TASK TO CARRY OUT
Show every line in the entries below where the word "left" appears.

──────

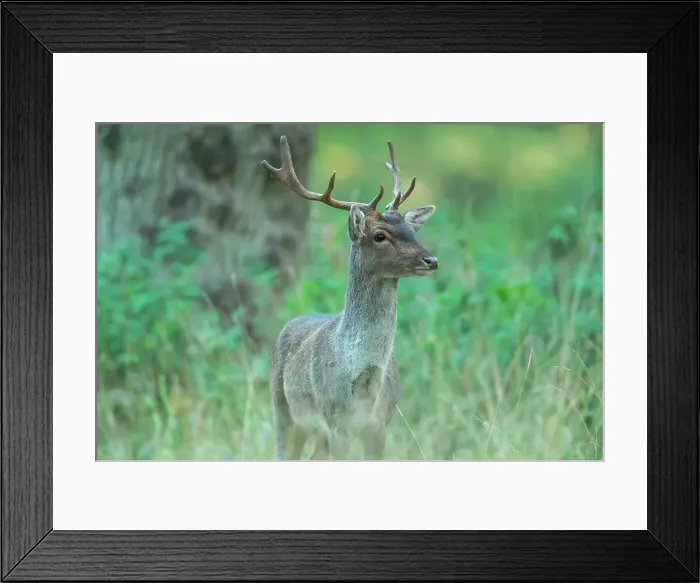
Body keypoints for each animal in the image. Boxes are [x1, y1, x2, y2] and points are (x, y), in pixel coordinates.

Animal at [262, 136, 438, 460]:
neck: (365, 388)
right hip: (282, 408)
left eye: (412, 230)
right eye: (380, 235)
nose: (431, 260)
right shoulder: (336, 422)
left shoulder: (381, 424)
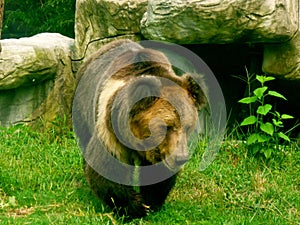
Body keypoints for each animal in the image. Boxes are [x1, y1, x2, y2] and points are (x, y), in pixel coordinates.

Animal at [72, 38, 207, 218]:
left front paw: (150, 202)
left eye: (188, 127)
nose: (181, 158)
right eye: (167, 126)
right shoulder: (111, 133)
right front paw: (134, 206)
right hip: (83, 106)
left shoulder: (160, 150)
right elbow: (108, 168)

──────

YOUR SOLUTION
left eye: (412, 230)
left shoulder: (381, 424)
left front paw: (150, 202)
left eye: (188, 127)
left shoulder: (160, 150)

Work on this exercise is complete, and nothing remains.